### WHAT THE TASK ASKS
Find every line below with the word "eigenspaces" in it, and copy each one.

### DATA SHOWN
════════════════
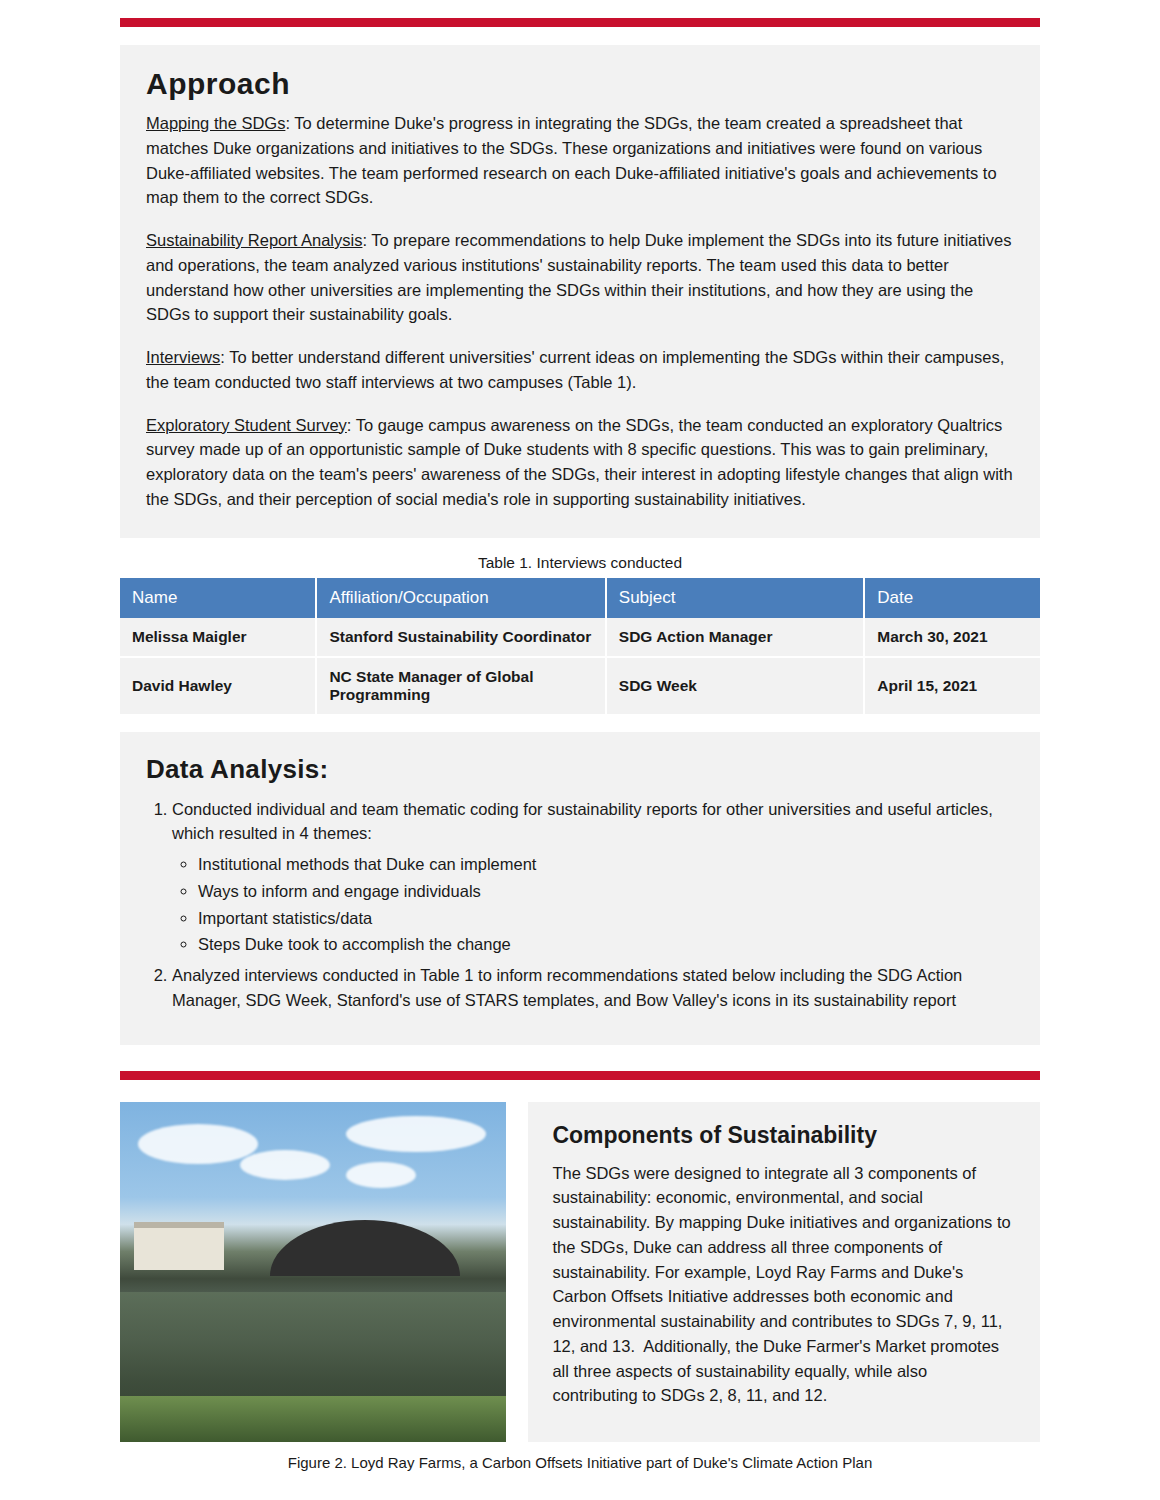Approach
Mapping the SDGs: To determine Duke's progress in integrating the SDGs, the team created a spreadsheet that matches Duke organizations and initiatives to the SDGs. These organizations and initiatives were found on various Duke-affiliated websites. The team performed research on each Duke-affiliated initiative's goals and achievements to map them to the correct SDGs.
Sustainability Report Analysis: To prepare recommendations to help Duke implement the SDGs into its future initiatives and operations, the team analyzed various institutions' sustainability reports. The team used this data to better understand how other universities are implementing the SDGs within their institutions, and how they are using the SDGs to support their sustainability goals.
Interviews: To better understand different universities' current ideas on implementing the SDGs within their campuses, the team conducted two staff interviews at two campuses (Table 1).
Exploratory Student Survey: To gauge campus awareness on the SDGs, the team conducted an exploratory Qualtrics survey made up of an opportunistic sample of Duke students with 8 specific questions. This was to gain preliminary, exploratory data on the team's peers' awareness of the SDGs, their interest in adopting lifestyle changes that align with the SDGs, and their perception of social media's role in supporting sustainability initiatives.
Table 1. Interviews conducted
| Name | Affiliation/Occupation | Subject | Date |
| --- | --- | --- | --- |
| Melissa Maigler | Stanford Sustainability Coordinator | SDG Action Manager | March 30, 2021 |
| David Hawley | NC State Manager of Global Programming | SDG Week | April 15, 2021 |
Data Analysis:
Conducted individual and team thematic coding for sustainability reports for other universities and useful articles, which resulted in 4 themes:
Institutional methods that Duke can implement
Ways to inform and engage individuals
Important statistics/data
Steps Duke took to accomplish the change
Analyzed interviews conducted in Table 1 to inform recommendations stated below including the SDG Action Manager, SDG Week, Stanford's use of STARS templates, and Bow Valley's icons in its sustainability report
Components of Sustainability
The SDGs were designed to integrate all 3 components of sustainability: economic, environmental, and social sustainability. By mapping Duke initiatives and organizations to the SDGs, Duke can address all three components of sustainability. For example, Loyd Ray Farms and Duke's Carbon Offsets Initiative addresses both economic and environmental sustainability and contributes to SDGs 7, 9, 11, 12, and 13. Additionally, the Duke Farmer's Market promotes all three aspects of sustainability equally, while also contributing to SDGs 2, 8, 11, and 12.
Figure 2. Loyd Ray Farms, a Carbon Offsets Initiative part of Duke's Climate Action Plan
════════════════
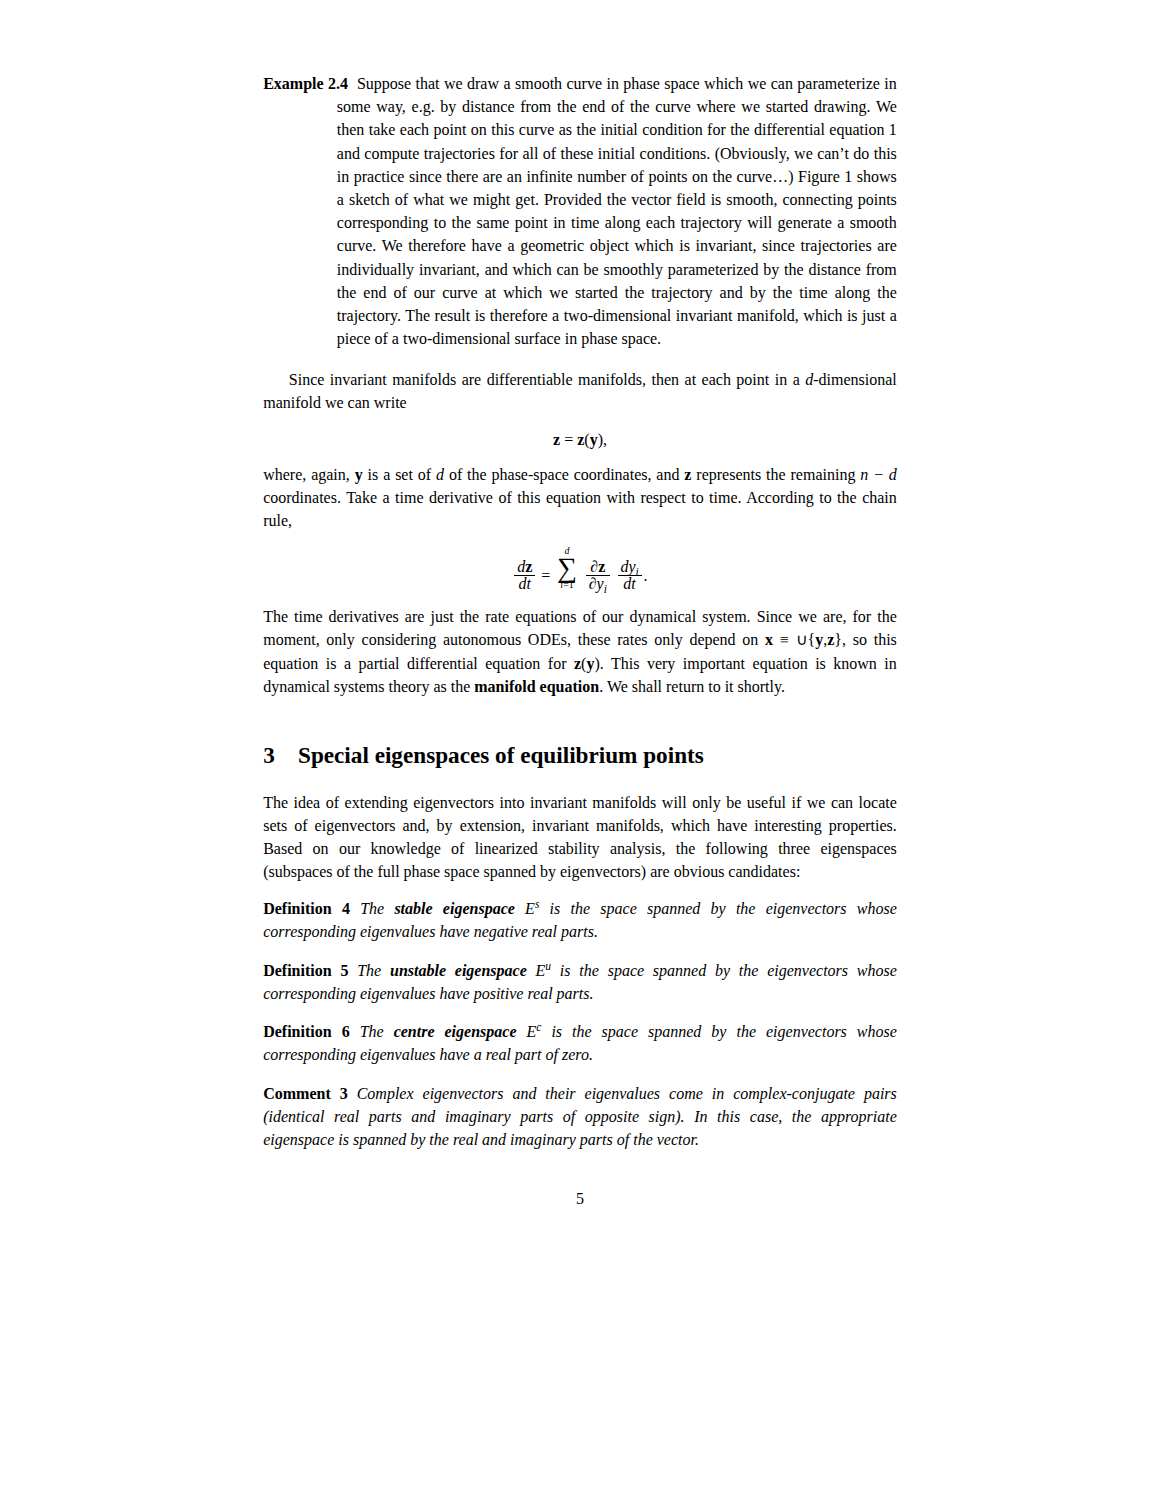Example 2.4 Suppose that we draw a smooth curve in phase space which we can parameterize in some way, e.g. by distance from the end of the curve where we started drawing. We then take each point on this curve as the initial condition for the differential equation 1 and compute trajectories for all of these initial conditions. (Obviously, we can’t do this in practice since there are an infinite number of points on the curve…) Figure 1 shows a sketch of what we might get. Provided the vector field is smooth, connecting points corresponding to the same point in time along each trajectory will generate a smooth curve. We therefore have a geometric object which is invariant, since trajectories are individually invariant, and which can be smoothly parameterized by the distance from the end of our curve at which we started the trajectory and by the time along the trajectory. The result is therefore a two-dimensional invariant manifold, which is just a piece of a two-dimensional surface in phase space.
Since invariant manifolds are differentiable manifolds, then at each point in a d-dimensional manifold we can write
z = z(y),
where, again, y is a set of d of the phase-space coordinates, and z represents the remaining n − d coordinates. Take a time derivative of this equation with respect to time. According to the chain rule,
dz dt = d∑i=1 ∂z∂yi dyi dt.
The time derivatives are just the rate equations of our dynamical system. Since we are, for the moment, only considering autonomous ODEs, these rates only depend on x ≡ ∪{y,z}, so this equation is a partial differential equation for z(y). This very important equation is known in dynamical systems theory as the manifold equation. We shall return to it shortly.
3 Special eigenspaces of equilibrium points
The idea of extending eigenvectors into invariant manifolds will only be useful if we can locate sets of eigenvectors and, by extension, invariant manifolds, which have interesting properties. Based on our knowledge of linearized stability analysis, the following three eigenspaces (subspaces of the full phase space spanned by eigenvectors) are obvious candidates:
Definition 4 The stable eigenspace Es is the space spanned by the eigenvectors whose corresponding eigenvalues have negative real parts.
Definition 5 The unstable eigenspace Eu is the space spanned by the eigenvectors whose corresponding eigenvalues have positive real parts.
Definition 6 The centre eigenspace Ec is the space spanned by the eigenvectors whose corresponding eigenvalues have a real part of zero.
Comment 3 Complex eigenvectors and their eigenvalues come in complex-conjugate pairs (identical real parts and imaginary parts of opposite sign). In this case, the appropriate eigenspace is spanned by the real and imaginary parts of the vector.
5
════════════════
### RESPONSE BELOW
3 Special eigenspaces of equilibrium points
The idea of extending eigenvectors into invariant manifolds will only be useful if we can locate sets of eigenvectors and, by extension, invariant manifolds, which have interesting properties. Based on our knowledge of linearized stability analysis, the following three eigenspaces (subspaces of the full phase space spanned by eigenvectors) are obvious candidates:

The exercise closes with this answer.